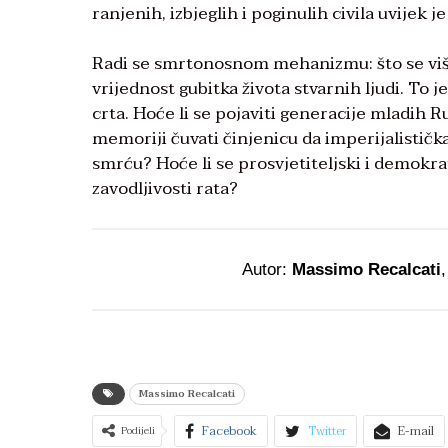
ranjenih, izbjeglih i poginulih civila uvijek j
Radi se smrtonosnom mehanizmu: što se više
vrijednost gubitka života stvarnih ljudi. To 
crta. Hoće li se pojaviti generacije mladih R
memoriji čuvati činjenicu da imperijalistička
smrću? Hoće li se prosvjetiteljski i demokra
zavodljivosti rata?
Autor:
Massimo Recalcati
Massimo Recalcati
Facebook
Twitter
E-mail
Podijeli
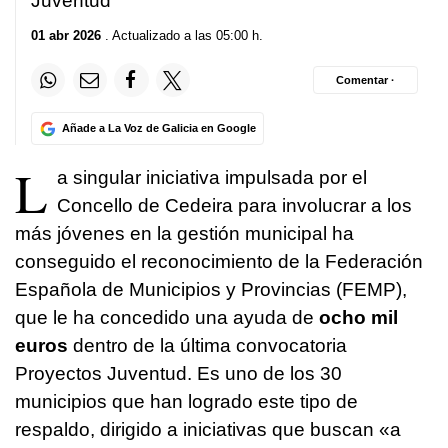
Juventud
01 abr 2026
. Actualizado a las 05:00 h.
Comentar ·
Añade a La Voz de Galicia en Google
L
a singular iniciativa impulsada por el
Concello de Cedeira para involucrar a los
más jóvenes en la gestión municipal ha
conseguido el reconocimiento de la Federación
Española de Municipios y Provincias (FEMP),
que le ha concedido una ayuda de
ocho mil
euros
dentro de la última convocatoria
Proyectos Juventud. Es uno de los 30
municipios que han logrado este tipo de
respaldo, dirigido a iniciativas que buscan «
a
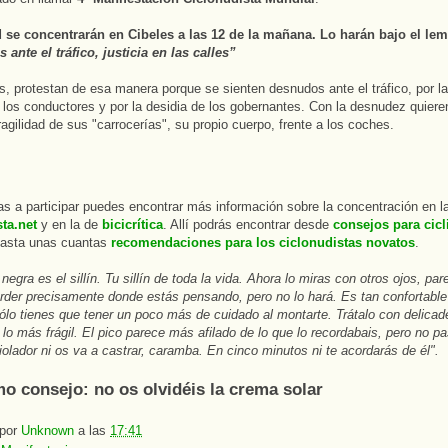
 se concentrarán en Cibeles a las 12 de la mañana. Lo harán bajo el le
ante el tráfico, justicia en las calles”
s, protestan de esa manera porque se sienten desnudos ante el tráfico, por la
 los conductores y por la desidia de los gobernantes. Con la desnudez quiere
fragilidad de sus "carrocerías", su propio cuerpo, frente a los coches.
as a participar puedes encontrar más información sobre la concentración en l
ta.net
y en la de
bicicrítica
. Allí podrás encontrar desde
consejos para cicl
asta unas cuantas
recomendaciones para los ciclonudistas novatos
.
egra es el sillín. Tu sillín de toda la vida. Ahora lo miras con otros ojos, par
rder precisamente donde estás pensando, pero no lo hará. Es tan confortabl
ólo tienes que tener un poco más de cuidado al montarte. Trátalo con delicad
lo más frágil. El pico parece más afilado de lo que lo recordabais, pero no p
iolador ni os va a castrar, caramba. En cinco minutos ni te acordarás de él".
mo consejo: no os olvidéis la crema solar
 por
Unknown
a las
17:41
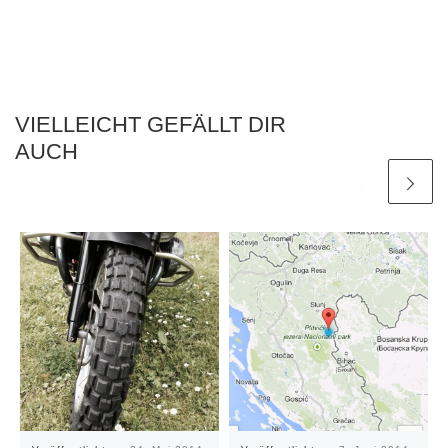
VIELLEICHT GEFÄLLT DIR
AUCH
--
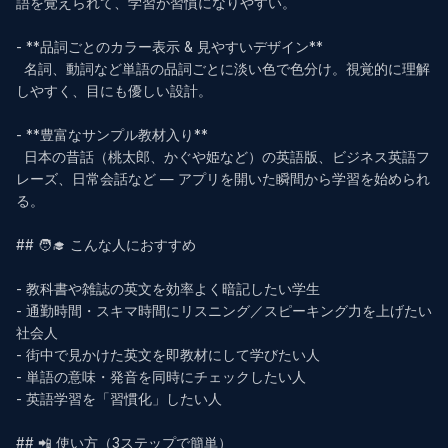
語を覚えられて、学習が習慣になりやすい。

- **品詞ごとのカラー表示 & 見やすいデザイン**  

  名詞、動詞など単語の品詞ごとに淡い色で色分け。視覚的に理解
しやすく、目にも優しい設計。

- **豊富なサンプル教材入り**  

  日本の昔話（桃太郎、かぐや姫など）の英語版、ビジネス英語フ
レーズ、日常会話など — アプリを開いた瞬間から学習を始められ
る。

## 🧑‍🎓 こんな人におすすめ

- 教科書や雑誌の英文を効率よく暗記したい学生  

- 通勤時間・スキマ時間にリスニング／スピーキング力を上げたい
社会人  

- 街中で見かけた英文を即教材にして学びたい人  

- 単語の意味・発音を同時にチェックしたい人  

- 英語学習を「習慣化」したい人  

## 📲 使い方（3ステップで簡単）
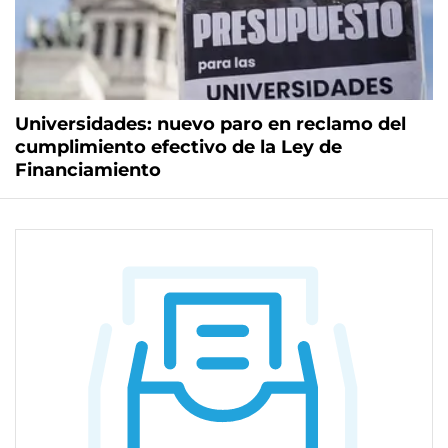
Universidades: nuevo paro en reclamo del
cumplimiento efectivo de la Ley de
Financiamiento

▶ **YOUR OBJECTIVE**:
Look above for the line with "- **豊富なサンプル教材入り**" and the line with "Financiamiento", then restate exactly those two lines and all lines between them, with no pictures.

▶ **ANSWER SECTION**:
- **豊富なサンプル教材入り**  

  日本の昔話（桃太郎、かぐや姫など）の英語版、ビジネス英語フ
レーズ、日常会話など — アプリを開いた瞬間から学習を始められ
る。

## 🧑‍🎓 こんな人におすすめ

- 教科書や雑誌の英文を効率よく暗記したい学生  

- 通勤時間・スキマ時間にリスニング／スピーキング力を上げたい
社会人  

- 街中で見かけた英文を即教材にして学びたい人  

- 単語の意味・発音を同時にチェックしたい人  

- 英語学習を「習慣化」したい人  

## 📲 使い方（3ステップで簡単）
Universidades: nuevo paro en reclamo del
cumplimiento efectivo de la Ley de
Financiamiento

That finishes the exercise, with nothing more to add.